Il 2016 è stato l’anno più caldo di sempre, dopo che lo era stato il 2015 l’anno prima e il 2014 quello ancora precedente.
Nonostante il climate change sia avvertito, da ogni parte, come dannoso, e mentre il mondo cattolico dopo l’enciclica di Papa Francesco Laudato sì lancia le sue campagne – divestitaly.com e investirenellaudatosi.com – il dibattito tra liberisti pro-globalizzazione e neo-conservatori negazionisti continua, soprattutto dopo l’elezione del 45° presidente degli Stati Uniti d’America, Donald Trump, negazionista climatico convinto.
Dallo storico ambientalista Bill McKibben, che vede l’impegno del mondo cattolico come epocale – e vedremo quali le masse di investitori, e di investimenti, che sposterà – ai teorici mainstream, per molti, i nuovi ma sempre vecchi assetti geopolitici del mondo, dipendenti dal carbone e dal petrolio, rappresentano la cartina tornasole di un giurassico economico che non si vuole estinguere e che scoda violentemente per rimanere artificialmente in vita; mentre le nuove economie poggiate sull’economia verde e la tecnologia si profilano all’orizzonte – o vengano vendute, nella misura in cui siamo tutti consumatori – come l’Eden verso il quale la specie umana pare fatalmente destinata nel prossimo incombente futuro (sempre che i ghiacci non ci sommergano prima). Eppure: «Per quanto il neopresidente Usa cerchi di ostacolare le rinnovabili e di rilanciare i fossili (ricordiamo, tra i primi suoi atti, la benedizione degli oleodotti bloccati da Obama), la sua politica non potrà invertire le tendenze di mercato» commenta Gianni Silvestrini, Presidente di Green Building Council Italia, Direttore scientifico del Kyoto Club e QualEnergia, autore del saggio “Due Gradi” 2 °C (Ed. Ambiente, 22 Euro) duegradi.it, e inoltre: «Malgrado le promesse di risollevare il disastrato settore del carbone fatte in campagna elettorale, i consumi di questo combustibile, già calati del 18% nel 2016, dovranno vedersela sempre più con la competizione del gas e delle rinnovabili. Una tendenza di cui è consapevole Robert Murray, amministratore di una delle più grandi miniere di carbone, che invano ha consigliato prudenza a Trump. Del resto, se si vuole rilanciare l’occupazione nel comparto energetico occorre guardare altrove: il solare già oggi garantisce negli Usa il doppio dei posti di lavoro rispetto all’insieme di quelli legati alle centrali a carbone, petrolio e metano».
****************
CONSEGNA:
Ricopia senza modifiche la parte del brano sul clima che comincia con «Nonostante il climate» e termina con «negazionista climatico convinto.».

RIGHE MOSTRATE:
****************
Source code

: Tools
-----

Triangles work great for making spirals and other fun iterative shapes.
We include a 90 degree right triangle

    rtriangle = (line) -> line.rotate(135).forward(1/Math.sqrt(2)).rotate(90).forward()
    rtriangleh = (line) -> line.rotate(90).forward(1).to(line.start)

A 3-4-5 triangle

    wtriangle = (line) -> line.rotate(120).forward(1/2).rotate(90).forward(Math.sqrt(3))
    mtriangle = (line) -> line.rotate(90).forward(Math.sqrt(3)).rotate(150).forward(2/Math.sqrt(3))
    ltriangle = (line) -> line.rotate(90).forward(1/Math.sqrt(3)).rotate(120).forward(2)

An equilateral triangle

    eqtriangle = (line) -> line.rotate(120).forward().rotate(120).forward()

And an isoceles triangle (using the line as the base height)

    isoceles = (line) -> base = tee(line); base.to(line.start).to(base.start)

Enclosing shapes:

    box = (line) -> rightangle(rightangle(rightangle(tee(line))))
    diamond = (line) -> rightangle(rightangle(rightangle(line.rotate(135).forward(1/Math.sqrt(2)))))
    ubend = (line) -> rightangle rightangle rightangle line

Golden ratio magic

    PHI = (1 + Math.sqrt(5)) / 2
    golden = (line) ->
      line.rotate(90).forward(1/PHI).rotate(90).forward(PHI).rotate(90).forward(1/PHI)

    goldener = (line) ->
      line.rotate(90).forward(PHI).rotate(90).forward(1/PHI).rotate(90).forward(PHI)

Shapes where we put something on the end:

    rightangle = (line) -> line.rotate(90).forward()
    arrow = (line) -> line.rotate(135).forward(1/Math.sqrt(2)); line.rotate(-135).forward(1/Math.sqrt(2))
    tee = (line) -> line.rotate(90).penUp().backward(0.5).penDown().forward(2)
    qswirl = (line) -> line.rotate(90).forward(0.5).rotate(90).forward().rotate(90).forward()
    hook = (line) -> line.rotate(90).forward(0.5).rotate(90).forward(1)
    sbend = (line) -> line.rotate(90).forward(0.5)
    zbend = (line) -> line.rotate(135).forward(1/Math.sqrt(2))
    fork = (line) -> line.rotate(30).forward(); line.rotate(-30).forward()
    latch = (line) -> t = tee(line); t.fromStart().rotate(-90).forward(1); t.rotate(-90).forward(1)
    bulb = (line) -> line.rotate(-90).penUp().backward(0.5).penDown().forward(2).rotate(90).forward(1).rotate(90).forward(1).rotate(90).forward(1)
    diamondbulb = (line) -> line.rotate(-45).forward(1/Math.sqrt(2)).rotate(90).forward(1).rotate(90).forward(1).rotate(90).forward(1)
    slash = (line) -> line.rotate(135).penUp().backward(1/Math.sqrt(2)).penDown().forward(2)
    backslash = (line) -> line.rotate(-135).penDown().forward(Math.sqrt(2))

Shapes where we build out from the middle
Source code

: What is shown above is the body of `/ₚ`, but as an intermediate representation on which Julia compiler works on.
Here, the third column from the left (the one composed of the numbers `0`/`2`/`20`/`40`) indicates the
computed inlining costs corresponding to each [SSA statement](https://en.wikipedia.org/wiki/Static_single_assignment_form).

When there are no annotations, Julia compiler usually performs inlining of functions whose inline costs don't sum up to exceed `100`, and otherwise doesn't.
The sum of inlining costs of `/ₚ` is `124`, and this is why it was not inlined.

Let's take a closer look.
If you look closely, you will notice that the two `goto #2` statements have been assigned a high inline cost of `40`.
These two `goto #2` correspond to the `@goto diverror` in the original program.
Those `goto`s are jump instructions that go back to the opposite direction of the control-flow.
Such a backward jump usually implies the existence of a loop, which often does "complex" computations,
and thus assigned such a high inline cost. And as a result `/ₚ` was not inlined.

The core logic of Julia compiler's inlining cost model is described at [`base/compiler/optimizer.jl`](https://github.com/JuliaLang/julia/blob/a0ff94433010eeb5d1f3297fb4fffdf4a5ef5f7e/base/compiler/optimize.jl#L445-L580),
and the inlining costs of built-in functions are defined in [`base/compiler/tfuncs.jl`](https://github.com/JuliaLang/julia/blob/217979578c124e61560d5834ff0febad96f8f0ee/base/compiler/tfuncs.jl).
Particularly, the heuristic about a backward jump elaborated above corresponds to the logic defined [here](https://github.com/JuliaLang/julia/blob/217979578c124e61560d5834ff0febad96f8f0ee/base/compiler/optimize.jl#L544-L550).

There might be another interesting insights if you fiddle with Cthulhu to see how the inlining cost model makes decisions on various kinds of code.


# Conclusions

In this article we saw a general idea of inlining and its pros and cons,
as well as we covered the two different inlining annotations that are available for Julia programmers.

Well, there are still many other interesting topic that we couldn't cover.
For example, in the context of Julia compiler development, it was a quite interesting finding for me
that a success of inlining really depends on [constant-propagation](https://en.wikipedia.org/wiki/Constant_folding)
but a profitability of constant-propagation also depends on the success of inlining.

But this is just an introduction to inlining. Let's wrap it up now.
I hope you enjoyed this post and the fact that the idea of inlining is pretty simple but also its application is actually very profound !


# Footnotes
****************
RISULTATO:
Nonostante il climate change sia avvertito, da ogni parte, come dannoso, e mentre il mondo cattolico dopo l’enciclica di Papa Francesco Laudato sì lancia le sue campagne – divestitaly.com e investirenellaudatosi.com – il dibattito tra liberisti pro-globalizzazione e neo-conservatori negazionisti continua, soprattutto dopo l’elezione del 45° presidente degli Stati Uniti d’America, Donald Trump, negazionista climatico convinto.